Goodbye to All That is a 2014 American romantic comedy-drama film, written and directed by Angus MacLachlan in his directorial debut. Starring Paul Schneider and Melanie Lynskey, the film had its world premiere at the 2014 Tribeca Film Festival. It began a limited theatrical run in the United States on December 17, 2014, receiving generally positive reviews.

==Synopsis==

When Otto's wife suddenly asks for a divorce, he bounces between a social media-fueled search for answers, desperate attempts to reconnect with his daughter, and a fateful reentry into the dating pool.

==Cast==
- Paul Schneider as Otto Wall
- Melanie Lynskey as Annie Wall
- Audrey P. Scott as Edie Wall
- Anna Camp as Debbie Spangler
- Heather Graham as Stephanie
- Amy Sedaris as Holly
- Michael Chernus as Freddie
- Ashley Hinshaw as Mildred
- Heather Lawless as Lara
- Celia Weston as Joan

==Production==
The film began production in October 2012 with Epoch Films. Filming took place in and around Winston-Salem, North Carolina.

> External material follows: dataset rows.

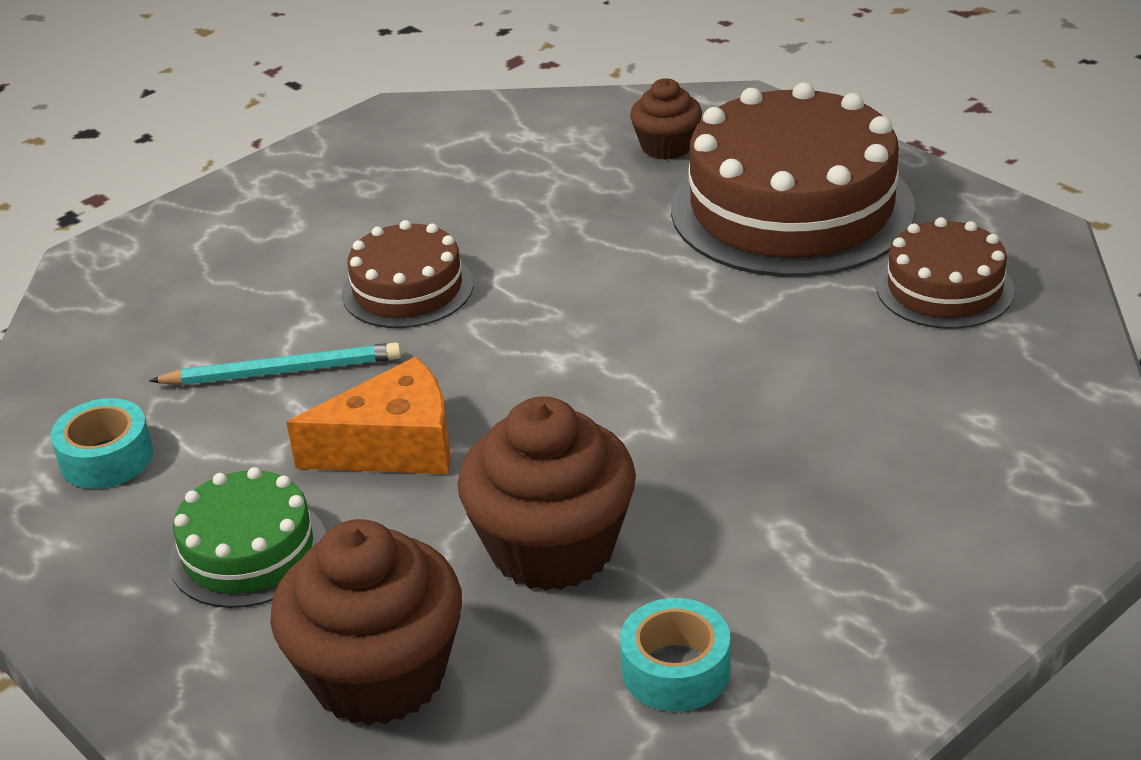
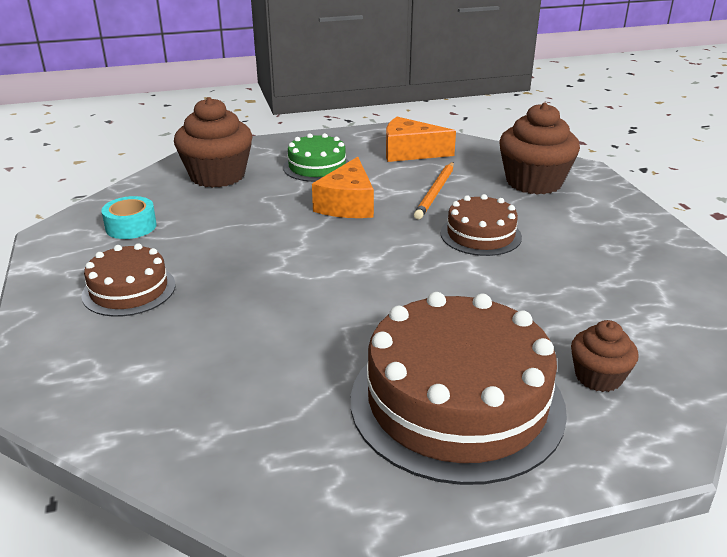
camera: 115 degrees right, 5 degrees down
turquoise tape [51,398,153,489] -> orange cheese [386,117,456,162]
turquoise pencil [149,342,401,385] -> orange pencil [414,162,454,220]
brown cupcake [458,396,636,591] -> brown cupcake moved to [499,103,580,195]
brown cake [876,217,1015,329] -> brown cake moved to [81,243,175,317]

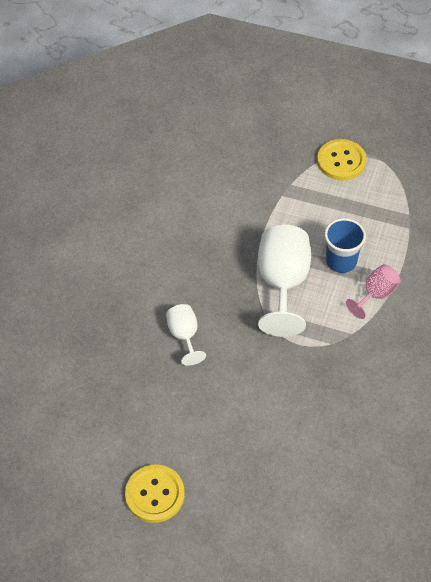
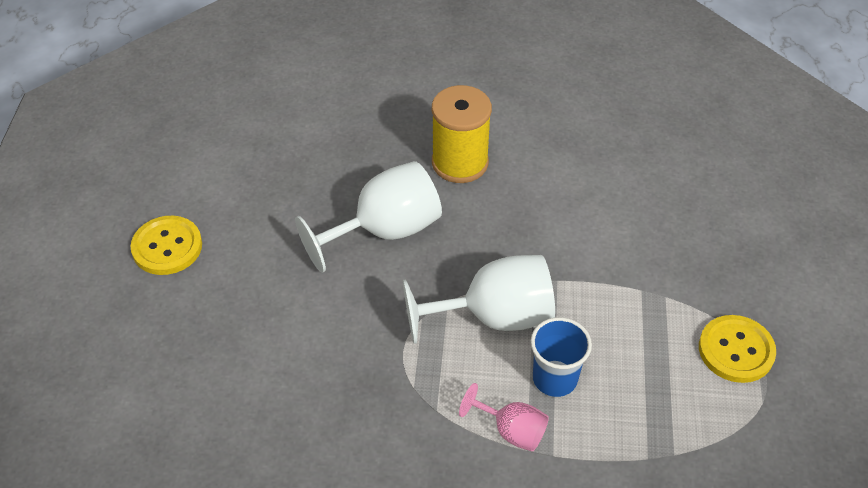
camera: 75 degrees right, 5 degrees down
white goblet [166,304,206,366] -> white goblet [295,161,442,273], size x1.85
none -> yellow spool [432,85,492,183]

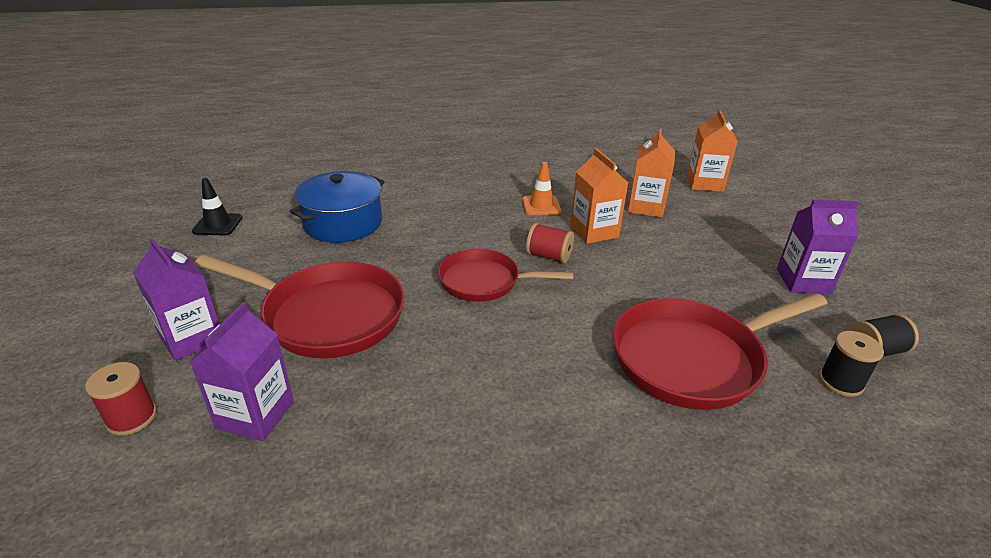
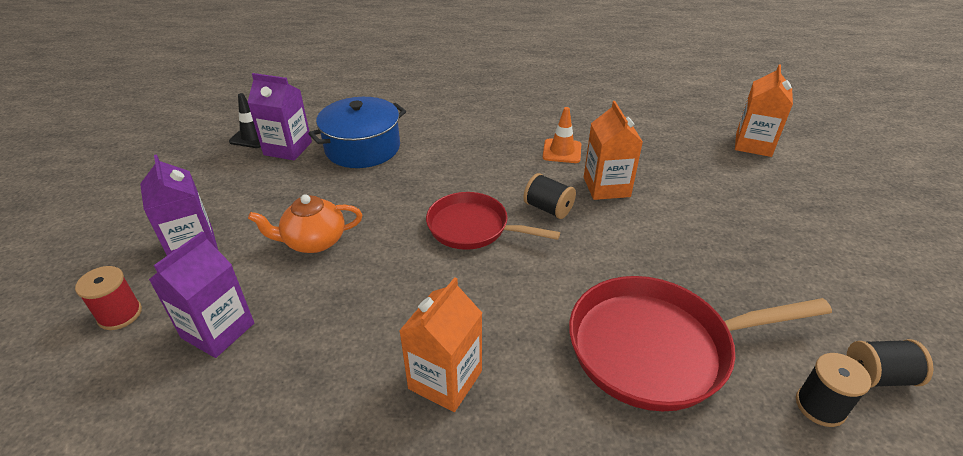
camera: 15 degrees right, 5 degrees up
red pan [195,255,405,358] -> orange teapot [248,194,362,253]
red spool [526,223,574,263] -> black spool [523,173,576,219]
orange carton [628,128,675,218] -> orange carton moved to [399,277,482,412]
purple carton [777,200,859,294] -> purple carton moved to [247,73,312,160]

In September 2014, IFC Films bought the distribution rights to the film.

==Reception==

Writing for The Hollywood Reporter, John DeFore summarized it as "a surprisingly sexy tale of emotional rebuilding". In his review for Vulture.com, Bilge Ebiri wrote: "Romantic comedies involving people moving on after divorce are a dime a dozen, but rarely are they as generous, sharply observed, and humane [as this]", and referred to the performances of Schneider and Lynskey as "fantastic". Peter Debruge of Variety called it an "amiable indie [that] rewards adult [audiences] who've outgrown cookie-cutter romantic comedies", while noting that Schneider was "irresistible" and describing Lynskey's body language as "heartbreaking ... This is what falling out of love looks like. It's not screaming matches and altercations; it's apathy and indifference".

==Awards==
Schneider received the award for Best Actor in a U.S. Narrative Feature at the 2014 Tribeca Film Festival, where the film also competed in the Best U.S. Narrative Feature category.